The old brick wall, in
the image below, is a remnant of the building that
once stood on this site.
Looking at an aerial
photograph of the site in 1953 reveals that the
present building's connection to United Utilities,
Electricity Northwest and its former connection to the
Northwest Electricity Board makes a great deal of
sense. This enclosed site was at that time
occupied by a large industrial building which turns
out to be the Dickinson Road Power Station. I
have outlined it in red. It was built in 1893
when it was the only power station serving the city
centre.
If you look at the
aerial photograph above you will notice that a bridge
crossed the Rochdale Canal into the power station
site. That bridge is still there as you can see
in the image below.
Access to the bridge was via a small stair tower located in Atwood Street (see below). It is also still there and on it is rusty plaque bearing the letters MCED, which I assume stands for the Manchester Corporation Electricity Department. As you can see from
the map below, a spur of the Rochdale Canal ran
towards Portland Street in those days providing access
to barges bringing coal to the station. If you
click on the link below you can see an image from the
time.
Barges
at
the
Dickinson Street Power Station.
When it opened, the
plant consisted of 7 Lancashire Boilers and 10
vertical steam engines with belt drive
dynamos. Within four years demand had
increased so much that a new boiler house was added
with 10 additional boilers.
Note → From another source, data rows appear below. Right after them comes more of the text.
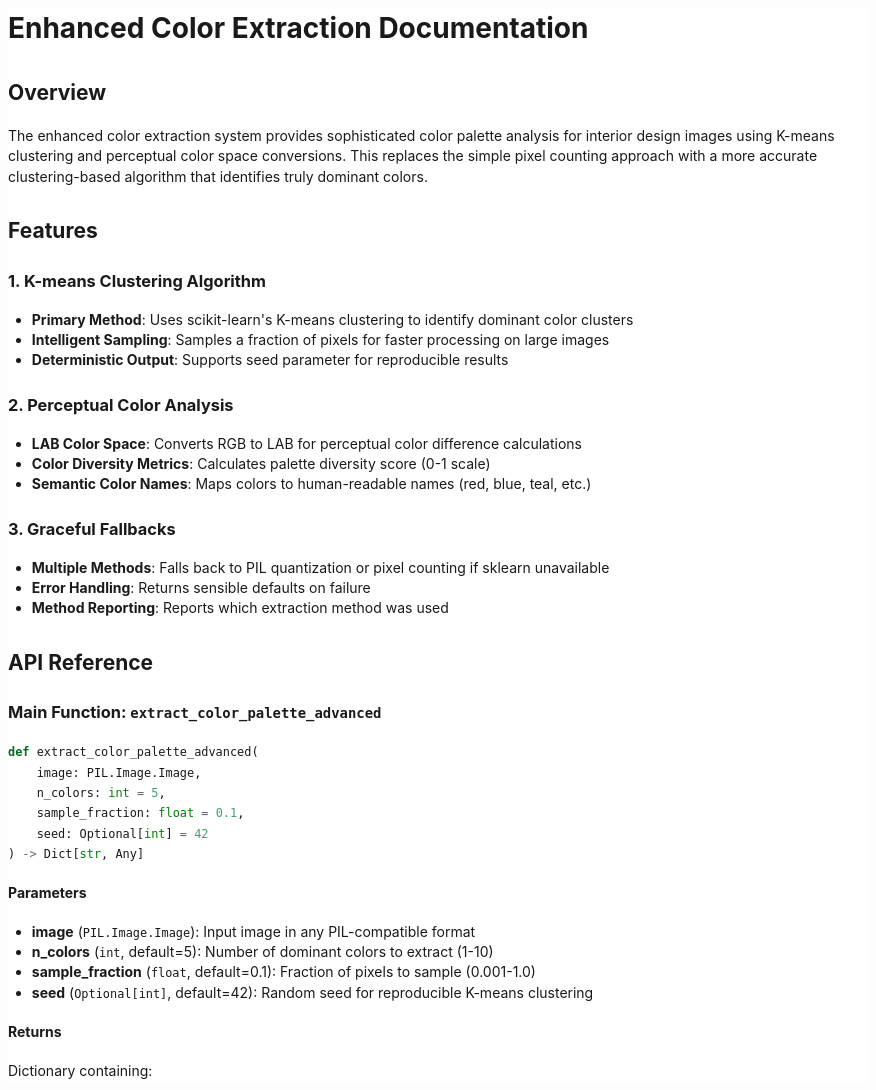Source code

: # Enhanced Color Extraction Documentation

## Overview

The enhanced color extraction system provides sophisticated color palette analysis for interior design images using K-means clustering and perceptual color space conversions. This replaces the simple pixel counting approach with a more accurate clustering-based algorithm that identifies truly dominant colors.

## Features

### 1. K-means Clustering Algorithm
- **Primary Method**: Uses scikit-learn's K-means clustering to identify dominant color clusters
- **Intelligent Sampling**: Samples a fraction of pixels for faster processing on large images
- **Deterministic Output**: Supports seed parameter for reproducible results

### 2. Perceptual Color Analysis
- **LAB Color Space**: Converts RGB to LAB for perceptual color difference calculations
- **Color Diversity Metrics**: Calculates palette diversity score (0-1 scale)
- **Semantic Color Names**: Maps colors to human-readable names (red, blue, teal, etc.)

### 3. Graceful Fallbacks
- **Multiple Methods**: Falls back to PIL quantization or pixel counting if sklearn unavailable
- **Error Handling**: Returns sensible defaults on failure
- **Method Reporting**: Reports which extraction method was used

## API Reference

### Main Function: `extract_color_palette_advanced`

```python
def extract_color_palette_advanced(
    image: PIL.Image.Image,
    n_colors: int = 5,
    sample_fraction: float = 0.1,
    seed: Optional[int] = 42
) -> Dict[str, Any]
```

#### Parameters

- **image** (`PIL.Image.Image`): Input image in any PIL-compatible format
- **n_colors** (`int`, default=5): Number of dominant colors to extract (1-10)
- **sample_fraction** (`float`, default=0.1): Fraction of pixels to sample (0.001-1.0)
- **seed** (`Optional[int]`, default=42): Random seed for reproducible K-means clustering

#### Returns

Dictionary containing:
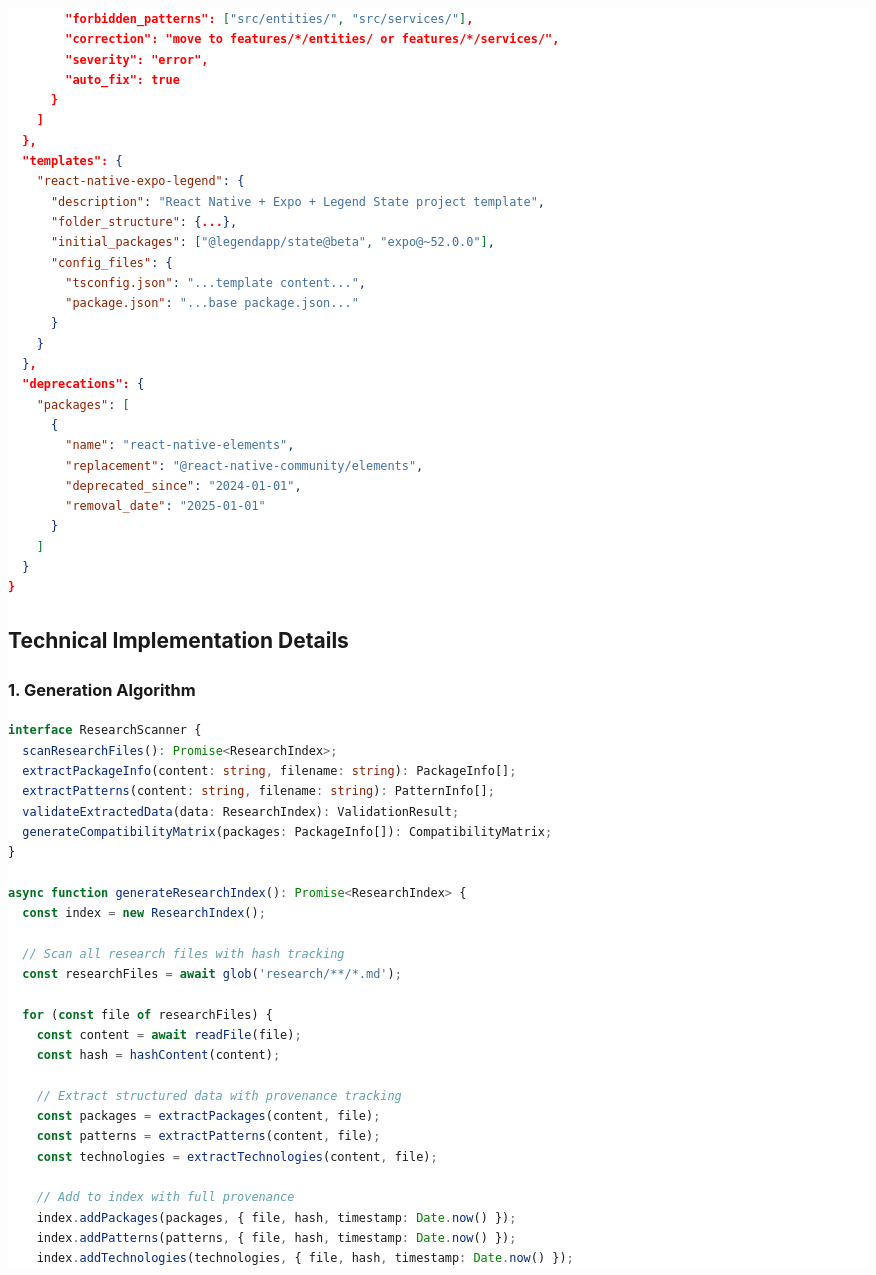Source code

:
 ```json
        "forbidden_patterns": ["src/entities/", "src/services/"],
        "correction": "move to features/*/entities/ or features/*/services/",
        "severity": "error",
        "auto_fix": true
      }
    ]
  },
  "templates": {
    "react-native-expo-legend": {
      "description": "React Native + Expo + Legend State project template",
      "folder_structure": {...},
      "initial_packages": ["@legendapp/state@beta", "expo@~52.0.0"],
      "config_files": {
        "tsconfig.json": "...template content...",
        "package.json": "...base package.json..."
      }
    }
  },
  "deprecations": {
    "packages": [
      {
        "name": "react-native-elements",
        "replacement": "@react-native-community/elements",
        "deprecated_since": "2024-01-01",
        "removal_date": "2025-01-01"
      }
    ]
  }
}
```

## **Technical Implementation Details**

### **1. Generation Algorithm**

```typescript
interface ResearchScanner {
  scanResearchFiles(): Promise<ResearchIndex>;
  extractPackageInfo(content: string, filename: string): PackageInfo[];
  extractPatterns(content: string, filename: string): PatternInfo[];
  validateExtractedData(data: ResearchIndex): ValidationResult;
  generateCompatibilityMatrix(packages: PackageInfo[]): CompatibilityMatrix;
}

async function generateResearchIndex(): Promise<ResearchIndex> {
  const index = new ResearchIndex();
  
  // Scan all research files with hash tracking
  const researchFiles = await glob('research/**/*.md');
  
  for (const file of researchFiles) {
    const content = await readFile(file);
    const hash = hashContent(content);
    
    // Extract structured data with provenance tracking
    const packages = extractPackages(content, file);
    const patterns = extractPatterns(content, file);
    const technologies = extractTechnologies(content, file);
    
    // Add to index with full provenance
    index.addPackages(packages, { file, hash, timestamp: Date.now() });
    index.addPatterns(patterns, { file, hash, timestamp: Date.now() });
    index.addTechnologies(technologies, { file, hash, timestamp: Date.now() });
```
Six of the small
generating sets were replaced by two large 2,500
horse-power engines.
When the Dickinson
Power Station started work it served an area of about
half a square mile around the city centre but by the
mid 1890s agreements were drawn up to supply
electricity to a much wider area encompassing
districts like Moss Side, Withington, Levenshulme,
Gorton, Denton, Droylsden, Audenshaw, Heaton Norris,
and Failsworth. To address this increased demand
a second station was built nearby in Bloom
Street. Unlike the Dickinson Street Station,
which was demolished some time between 1953 and 1963,
its neighbour in Bloom Street is still standing,
although no longer generating.
Combined Heat and
Power sites are all the fashion in 2011 but they
aren't a new idea. in 1901 steam pipes ran
from the Dickinson and Bloom Street Stations
taking the exhaust steam away to heat the Refuge
Building, the Palace Theatre and St. Mary's
Hospital. This apparently stopped in 1985
when Bloom Street closed.
Before Linley
House was built, the canal spur that ran beside it
was filled in providing space for the extensive
car parking provision bragged about by the letting
agents. Today you can see evidence of this
branch of the canal. The concrete wall in
the image below, above which the cars are parked,
marks the spot where the canal once branched-off.
Actually if you dig back a bit further you will discover that in the middle of the 19th Century there were two canal spurs running away from the Rochdale Canal. They created a peninsula, as you can see below. So before the power station was built, this peninsula of land was occupied by the Globe Iron Works, a timber yard and the Dickinson Street Cotton Mill.